Don Draper goes to Big Sur

It was different when Linus Pauling was peddling his horse pills—he eventually set up shop in Big Sur, far south of the tech industry, in order to find a hospitable home for his wackiest ideas.

Nowadays, Big Sur thinking has come to the Valley.

Don Draper goes to Big Sur

And when you set up cults inside the largest corporations in the history of the world, we are all endangered.

Just imagine if Linus Pauling had enjoyed the power to force everybody to take his huge vitamin doses. Just imagine if Bill Shockley had possessed the authority to impose his racist eugenics theories on the populace.

It’s scary to think of. But they couldn’t do it, because they didn’t have billions of dollars, and run trillion-dollar companies with politicians at their beck and call.
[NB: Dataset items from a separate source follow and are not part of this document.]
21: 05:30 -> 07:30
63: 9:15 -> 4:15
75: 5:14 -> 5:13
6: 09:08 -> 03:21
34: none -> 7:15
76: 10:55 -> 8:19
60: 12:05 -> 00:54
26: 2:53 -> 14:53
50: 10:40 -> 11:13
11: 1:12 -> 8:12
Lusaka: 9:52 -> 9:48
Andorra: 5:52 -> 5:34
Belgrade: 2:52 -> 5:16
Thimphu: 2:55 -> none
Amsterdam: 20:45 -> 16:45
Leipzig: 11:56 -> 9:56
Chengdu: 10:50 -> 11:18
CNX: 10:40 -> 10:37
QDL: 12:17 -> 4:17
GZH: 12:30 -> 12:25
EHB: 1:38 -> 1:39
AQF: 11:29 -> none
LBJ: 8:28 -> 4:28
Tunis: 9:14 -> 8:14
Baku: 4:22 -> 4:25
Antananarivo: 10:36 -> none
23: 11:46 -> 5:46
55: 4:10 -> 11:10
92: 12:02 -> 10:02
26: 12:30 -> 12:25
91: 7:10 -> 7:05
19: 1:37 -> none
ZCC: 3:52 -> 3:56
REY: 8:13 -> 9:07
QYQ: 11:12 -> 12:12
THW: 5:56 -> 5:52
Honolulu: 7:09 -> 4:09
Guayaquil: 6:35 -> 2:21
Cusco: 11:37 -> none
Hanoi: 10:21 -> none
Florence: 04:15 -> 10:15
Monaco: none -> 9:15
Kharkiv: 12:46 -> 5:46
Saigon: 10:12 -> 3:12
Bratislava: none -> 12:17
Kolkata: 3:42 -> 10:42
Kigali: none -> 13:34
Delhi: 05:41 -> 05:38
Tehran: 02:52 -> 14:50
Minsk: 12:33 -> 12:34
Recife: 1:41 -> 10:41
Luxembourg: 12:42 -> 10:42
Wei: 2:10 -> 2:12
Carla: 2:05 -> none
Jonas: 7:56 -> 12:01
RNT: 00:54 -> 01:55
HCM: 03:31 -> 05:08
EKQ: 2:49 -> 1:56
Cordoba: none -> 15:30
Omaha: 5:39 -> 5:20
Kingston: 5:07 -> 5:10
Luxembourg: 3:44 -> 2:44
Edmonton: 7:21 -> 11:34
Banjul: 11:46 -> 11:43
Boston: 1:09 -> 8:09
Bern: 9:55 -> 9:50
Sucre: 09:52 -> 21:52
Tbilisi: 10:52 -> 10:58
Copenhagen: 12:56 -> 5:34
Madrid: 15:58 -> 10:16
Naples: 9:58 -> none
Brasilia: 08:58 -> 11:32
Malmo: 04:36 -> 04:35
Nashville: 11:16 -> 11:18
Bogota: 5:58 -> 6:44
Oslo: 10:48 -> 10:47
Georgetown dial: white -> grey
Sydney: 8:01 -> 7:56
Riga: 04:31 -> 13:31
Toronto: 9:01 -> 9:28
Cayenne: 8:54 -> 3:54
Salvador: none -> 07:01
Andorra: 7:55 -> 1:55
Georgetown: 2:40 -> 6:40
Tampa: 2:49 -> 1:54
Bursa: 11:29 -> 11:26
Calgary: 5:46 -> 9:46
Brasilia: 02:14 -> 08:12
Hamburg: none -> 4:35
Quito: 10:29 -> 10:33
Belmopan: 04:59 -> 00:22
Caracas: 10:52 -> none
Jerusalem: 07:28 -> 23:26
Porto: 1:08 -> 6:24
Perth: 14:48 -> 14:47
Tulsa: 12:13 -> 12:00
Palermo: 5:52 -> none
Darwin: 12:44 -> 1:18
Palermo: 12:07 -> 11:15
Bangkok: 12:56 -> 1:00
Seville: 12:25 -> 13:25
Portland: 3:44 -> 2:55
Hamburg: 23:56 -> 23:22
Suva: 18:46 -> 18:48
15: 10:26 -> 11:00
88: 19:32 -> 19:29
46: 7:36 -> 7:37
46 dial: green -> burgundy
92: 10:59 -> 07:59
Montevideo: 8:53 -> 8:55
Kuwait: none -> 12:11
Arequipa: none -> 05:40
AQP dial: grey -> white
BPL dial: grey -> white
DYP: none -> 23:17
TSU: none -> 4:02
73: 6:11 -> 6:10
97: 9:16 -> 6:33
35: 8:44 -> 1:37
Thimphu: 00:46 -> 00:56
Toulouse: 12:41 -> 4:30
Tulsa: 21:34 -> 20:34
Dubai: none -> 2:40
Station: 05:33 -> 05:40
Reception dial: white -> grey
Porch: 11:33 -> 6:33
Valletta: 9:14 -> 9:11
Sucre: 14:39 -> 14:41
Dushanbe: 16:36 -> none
But the current cultists include the wealthiest people in the world, and they are absolutely using their immense power to set rules for the rest of us. If you rely on Apple or Google or some other huge web behemoth—and who doesn’t?—you can’t avoid this constant, bullying manipulation.

The cult is in charge. And it’s like we’re all locked into an EST training sessions—nobody gets to leave even for bathroom breaks.

There’s now overwhelming evidence of how destructive the new tech can be. Just look at the metrics. The more people are plugged in, the higher are their rates of depression, suicidal tendencies, self-harm, mental illness, and other alarming indicators.

If this is what the tech cults have already delivered, do we really want to give them another 12 months? Do you really want to wait until they deliver the Rapture?

That’s why I can’t ignore this creepiness in the Valley (not anymore). That’s especially true because our leaders—political, business, or otherwise—are letting us down. For whatever reason, they refuse to notice what the creepy billionaires (who by pure coincidence are also huge campaign donors) are up to.

But that doesn’t prevent individuals from acting prudently to protect themselves, and those near and dear to them. And judging by my emails and interactions, the public is increasingly aware and alarmed—they know they are victimized and endangered.

The vast majority of people are now deeply opposed to the technocracy. That’s just a plain fact.

And they are starting to act.

Individuals still have options. Hal 9000 hasn’t locked the pod doors, at least not yet. And there are many ways of operating outside the tech cult.

That should give us some comfort. If and when that tech-driven Rapture finally arrives, we just might be lucky enough to get left behind.